ABOUT THIS TASK: Once the line containing "mengombinasika" is found in the entries below, reproduce it and every line after it, stopping at and including the line containing "S’agit-il d’une opportunité"; reproduce nothing else, and keep each line exact.

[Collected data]

BEGIN

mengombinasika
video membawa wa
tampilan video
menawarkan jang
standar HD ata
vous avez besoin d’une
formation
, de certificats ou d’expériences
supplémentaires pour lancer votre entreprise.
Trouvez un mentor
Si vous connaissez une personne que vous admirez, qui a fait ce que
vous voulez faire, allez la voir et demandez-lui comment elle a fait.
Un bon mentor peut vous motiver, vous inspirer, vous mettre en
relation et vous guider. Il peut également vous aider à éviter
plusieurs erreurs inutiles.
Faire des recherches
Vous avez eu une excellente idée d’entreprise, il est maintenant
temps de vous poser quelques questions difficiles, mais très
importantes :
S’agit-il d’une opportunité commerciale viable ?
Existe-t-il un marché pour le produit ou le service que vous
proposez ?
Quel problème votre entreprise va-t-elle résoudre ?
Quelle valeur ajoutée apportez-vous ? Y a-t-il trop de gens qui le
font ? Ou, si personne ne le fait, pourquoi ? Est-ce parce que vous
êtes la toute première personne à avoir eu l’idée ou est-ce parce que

END
BEGIN

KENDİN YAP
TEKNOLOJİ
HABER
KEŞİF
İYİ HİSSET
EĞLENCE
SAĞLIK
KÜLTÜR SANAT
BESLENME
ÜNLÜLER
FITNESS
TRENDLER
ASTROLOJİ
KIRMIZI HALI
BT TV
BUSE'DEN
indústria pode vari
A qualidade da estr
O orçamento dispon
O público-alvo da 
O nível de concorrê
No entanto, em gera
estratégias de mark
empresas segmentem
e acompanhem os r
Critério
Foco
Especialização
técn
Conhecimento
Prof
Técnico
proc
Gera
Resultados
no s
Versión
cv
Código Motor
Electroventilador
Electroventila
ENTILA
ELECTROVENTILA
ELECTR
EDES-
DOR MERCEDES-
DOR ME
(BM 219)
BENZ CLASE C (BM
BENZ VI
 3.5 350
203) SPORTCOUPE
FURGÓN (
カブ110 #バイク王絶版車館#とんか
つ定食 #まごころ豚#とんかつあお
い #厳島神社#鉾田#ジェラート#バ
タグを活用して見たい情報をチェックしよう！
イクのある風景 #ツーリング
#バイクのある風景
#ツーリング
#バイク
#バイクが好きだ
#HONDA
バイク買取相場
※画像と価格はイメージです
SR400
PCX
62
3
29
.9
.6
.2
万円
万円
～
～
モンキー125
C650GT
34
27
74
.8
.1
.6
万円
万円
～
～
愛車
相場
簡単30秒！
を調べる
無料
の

END
BEGIN

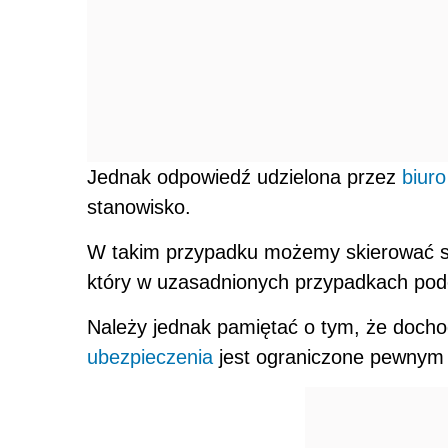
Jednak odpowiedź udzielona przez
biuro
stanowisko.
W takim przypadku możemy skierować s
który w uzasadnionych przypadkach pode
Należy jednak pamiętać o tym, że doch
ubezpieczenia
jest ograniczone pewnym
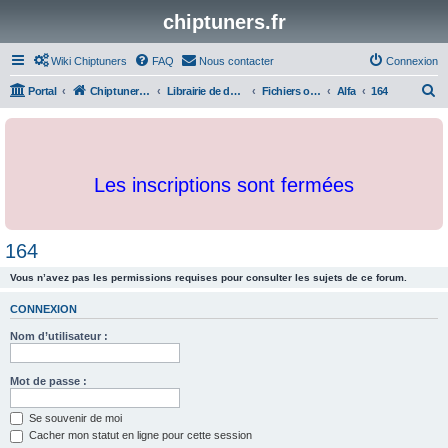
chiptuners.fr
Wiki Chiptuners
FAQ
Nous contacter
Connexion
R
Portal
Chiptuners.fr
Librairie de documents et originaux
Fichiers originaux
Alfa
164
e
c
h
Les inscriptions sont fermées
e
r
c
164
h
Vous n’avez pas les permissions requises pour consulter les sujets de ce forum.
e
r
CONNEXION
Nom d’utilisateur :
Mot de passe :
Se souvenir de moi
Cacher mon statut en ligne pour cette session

END

RESPONSE FOR THIS EXERCISE:
mengombinasika
video membawa wa
tampilan video
menawarkan jang
standar HD ata
vous avez besoin d’une
formation
, de certificats ou d’expériences
supplémentaires pour lancer votre entreprise.
Trouvez un mentor
Si vous connaissez une personne que vous admirez, qui a fait ce que
vous voulez faire, allez la voir et demandez-lui comment elle a fait.
Un bon mentor peut vous motiver, vous inspirer, vous mettre en
relation et vous guider. Il peut également vous aider à éviter
plusieurs erreurs inutiles.
Faire des recherches
Vous avez eu une excellente idée d’entreprise, il est maintenant
temps de vous poser quelques questions difficiles, mais très
importantes :
S’agit-il d’une opportunité commerciale viable ?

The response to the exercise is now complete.